Question

The molar heat of fusion for water is $6.01kJ{\text{ }}mo{l^{ - 1}}$. How much energy is released when $36.8g$ of water freezes at its freezing point?

Answer 1

Hint: As we know that the heat of fusion changes enthalpy take place when one mole of solid is converted into liquid at its melting point. It tells us about how much heat is removed to freeze one mole of any substance at its freezing point.

Complete step-by-step answer:
As we are given that the heat of fusion of water is $6.01kJ{\text{ }}mo{l^{ - 1}}$ and we are also given the condition that energy is released when water freezes. We know that enthalpy of fusion is basically the change in the state of a matter like a solid is converted to its liquid form or a liquid is converted into vapour form.

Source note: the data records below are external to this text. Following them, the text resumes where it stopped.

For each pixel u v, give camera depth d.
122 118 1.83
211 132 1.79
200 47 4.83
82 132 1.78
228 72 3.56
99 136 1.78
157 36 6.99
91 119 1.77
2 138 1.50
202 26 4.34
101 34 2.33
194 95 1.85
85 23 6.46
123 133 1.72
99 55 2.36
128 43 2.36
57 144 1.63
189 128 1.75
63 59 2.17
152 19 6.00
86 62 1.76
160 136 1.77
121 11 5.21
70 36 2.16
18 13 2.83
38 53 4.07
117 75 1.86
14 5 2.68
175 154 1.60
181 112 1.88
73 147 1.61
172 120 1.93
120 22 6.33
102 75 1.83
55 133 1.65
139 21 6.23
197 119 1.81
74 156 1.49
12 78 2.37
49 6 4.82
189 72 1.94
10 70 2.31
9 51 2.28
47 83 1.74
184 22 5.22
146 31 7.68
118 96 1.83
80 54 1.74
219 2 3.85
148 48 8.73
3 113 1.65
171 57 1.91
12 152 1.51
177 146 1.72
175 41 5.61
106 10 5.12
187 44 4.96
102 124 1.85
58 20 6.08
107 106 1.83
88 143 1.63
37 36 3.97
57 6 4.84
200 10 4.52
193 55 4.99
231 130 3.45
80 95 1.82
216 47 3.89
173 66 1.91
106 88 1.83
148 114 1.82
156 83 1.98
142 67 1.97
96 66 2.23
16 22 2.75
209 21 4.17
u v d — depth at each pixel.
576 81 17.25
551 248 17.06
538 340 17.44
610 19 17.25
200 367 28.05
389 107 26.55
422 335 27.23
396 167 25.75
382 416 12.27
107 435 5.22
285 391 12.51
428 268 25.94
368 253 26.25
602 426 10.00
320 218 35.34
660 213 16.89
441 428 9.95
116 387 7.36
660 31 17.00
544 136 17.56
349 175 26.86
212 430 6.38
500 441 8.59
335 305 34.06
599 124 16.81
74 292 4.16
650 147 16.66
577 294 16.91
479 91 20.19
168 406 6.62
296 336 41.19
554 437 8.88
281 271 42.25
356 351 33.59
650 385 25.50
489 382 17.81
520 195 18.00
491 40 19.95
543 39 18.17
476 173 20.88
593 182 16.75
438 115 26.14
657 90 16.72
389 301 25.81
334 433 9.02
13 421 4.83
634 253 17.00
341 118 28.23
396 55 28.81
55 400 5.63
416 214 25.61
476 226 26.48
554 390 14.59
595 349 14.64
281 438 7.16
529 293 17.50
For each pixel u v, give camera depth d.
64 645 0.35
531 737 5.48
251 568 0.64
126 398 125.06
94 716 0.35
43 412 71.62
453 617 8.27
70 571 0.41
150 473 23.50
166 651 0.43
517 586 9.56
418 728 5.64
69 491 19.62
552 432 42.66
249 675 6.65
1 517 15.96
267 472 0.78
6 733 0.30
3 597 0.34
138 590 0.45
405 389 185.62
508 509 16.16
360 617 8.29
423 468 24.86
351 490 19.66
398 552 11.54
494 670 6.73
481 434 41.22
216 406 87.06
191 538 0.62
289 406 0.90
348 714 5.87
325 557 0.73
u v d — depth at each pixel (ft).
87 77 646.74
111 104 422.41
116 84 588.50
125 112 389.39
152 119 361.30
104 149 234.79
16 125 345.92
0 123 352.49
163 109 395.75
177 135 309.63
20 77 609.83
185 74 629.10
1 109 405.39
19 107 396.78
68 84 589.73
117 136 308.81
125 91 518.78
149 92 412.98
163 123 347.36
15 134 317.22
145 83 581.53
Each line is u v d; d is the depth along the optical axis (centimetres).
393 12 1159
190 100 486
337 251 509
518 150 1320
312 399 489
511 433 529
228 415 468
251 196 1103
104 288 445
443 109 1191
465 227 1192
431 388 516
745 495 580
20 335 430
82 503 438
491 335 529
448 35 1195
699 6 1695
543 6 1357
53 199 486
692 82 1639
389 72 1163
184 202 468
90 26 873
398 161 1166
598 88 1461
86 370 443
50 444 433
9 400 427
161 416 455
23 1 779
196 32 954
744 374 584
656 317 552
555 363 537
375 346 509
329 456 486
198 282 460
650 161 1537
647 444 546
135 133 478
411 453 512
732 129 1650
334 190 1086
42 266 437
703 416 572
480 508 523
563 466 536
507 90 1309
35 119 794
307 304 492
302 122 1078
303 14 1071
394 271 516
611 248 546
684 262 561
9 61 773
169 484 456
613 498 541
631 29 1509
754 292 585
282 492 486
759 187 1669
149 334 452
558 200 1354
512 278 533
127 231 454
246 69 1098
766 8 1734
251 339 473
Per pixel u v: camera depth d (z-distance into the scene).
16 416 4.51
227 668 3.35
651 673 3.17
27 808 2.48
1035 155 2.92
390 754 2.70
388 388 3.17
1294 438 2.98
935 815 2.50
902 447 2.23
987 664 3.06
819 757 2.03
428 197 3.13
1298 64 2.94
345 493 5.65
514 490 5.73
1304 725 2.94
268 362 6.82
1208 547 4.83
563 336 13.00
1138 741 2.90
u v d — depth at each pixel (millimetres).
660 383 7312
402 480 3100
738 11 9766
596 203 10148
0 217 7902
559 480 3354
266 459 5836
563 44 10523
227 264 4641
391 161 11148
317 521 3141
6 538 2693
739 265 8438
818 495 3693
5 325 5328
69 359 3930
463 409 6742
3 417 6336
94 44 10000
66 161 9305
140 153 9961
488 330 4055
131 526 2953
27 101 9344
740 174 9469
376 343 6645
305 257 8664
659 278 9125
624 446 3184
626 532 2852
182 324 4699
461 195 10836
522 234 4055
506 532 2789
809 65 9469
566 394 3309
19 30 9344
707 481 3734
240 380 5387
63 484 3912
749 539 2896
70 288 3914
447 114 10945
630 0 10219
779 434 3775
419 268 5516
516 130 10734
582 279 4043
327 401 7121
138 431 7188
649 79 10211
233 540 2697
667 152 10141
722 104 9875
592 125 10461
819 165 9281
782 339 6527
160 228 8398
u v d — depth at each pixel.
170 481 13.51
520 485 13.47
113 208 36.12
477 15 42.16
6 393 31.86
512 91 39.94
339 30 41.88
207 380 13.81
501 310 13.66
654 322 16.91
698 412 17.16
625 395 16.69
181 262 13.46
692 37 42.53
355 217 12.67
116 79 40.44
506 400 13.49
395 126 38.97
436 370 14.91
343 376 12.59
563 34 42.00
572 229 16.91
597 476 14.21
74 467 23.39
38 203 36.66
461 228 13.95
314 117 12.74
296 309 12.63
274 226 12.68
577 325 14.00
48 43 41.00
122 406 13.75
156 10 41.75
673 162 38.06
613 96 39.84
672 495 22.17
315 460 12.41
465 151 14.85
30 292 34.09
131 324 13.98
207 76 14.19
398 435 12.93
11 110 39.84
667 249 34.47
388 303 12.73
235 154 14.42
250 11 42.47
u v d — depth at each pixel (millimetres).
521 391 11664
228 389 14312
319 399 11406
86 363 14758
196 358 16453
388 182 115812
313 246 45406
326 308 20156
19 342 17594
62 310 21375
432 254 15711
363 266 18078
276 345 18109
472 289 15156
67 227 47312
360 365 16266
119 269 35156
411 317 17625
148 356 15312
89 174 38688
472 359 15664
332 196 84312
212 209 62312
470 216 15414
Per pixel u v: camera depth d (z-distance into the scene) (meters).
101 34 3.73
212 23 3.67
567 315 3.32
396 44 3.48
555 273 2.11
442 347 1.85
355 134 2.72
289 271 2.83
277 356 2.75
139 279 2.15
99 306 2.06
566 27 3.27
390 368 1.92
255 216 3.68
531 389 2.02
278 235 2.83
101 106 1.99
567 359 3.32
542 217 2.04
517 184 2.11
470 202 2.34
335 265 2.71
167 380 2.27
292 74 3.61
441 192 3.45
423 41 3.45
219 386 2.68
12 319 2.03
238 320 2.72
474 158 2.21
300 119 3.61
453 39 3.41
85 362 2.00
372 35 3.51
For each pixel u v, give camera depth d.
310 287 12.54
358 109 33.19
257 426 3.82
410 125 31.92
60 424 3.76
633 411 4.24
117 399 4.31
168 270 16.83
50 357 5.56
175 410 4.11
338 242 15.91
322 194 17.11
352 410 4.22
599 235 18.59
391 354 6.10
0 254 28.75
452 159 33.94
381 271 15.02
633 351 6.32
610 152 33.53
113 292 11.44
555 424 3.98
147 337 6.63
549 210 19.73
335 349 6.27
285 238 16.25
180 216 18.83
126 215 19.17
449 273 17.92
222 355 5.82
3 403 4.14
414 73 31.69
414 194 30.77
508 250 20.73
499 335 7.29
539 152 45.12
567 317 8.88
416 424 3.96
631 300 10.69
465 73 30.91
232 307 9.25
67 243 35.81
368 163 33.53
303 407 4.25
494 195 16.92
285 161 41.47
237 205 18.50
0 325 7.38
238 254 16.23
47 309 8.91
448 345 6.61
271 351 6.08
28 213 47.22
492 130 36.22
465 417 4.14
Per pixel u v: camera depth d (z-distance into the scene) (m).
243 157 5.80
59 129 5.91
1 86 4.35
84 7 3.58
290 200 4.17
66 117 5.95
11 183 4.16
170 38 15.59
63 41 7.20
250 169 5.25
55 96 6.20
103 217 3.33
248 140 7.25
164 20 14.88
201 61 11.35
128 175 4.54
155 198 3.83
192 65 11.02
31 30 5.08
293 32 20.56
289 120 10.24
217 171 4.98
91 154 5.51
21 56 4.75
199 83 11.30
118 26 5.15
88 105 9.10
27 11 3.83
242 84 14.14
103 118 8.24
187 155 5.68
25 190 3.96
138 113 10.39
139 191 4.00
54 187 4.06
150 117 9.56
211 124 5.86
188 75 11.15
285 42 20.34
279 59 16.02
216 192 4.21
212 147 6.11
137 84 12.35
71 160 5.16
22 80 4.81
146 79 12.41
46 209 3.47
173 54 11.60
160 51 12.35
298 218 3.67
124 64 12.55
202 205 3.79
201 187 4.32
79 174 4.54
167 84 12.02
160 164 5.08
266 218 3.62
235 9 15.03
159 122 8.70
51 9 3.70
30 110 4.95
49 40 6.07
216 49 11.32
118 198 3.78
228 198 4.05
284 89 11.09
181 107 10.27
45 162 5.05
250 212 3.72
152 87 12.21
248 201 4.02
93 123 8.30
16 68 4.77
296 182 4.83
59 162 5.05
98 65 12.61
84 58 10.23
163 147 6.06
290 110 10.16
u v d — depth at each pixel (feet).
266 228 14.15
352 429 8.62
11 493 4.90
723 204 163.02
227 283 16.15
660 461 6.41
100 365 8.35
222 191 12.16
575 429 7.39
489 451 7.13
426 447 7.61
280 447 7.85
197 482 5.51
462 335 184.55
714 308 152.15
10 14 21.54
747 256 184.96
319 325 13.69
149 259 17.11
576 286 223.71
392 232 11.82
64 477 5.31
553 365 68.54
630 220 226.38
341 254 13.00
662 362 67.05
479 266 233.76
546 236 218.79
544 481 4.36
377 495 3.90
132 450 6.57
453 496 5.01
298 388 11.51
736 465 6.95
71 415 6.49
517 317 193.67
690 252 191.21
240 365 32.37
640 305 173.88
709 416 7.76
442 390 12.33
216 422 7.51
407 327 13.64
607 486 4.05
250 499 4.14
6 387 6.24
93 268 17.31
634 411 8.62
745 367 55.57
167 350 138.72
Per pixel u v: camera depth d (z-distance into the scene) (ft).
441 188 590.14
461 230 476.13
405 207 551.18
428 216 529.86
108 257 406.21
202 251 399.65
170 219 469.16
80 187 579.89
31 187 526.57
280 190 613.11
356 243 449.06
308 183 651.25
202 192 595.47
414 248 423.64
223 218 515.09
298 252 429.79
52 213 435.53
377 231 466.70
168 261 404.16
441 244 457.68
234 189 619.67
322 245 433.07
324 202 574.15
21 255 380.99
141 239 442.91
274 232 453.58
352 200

So, the heat of fusion released while freezing would be given as:
$\Delta {H_{fusion}} = - 6.01kJ{\text{ }}mo{l^{ - 1}}$
Now, we are given that $36.8g$ of water freezes and we also know that molecular mass of water is $18g$. So we will calculate the number of moles using these two quantities and we will get:
$moles = \dfrac{{mass}}{{molecular{\text{ }}mass}}$
$moles = \dfrac{{36.8}}{{18}} = 2.043mol$

Now we know that the heat is related to the molar heat of fusion by the below given relation:
$q = n\Delta H$
Where, $n$ is the number of moles of the given substance, $q$ is the amount of heat energy released or absorbed and $\Delta H$ is the heat or enthalpy of fusion.
After putting all the given and calculated values in the above formula we will get:
$q = 2.043 \times ( - 6.01)$
$q = - 12.3kJ$

Therefore, from the above explanation we can say the correct answer is $ - 12.3kJ$ of energy is released.

Note: Always remember that the negative sign symbolises the heat energy released in the course of a reaction and if there is positive sign before the amount of energy then it symbolises the energy absorbed during the reaction.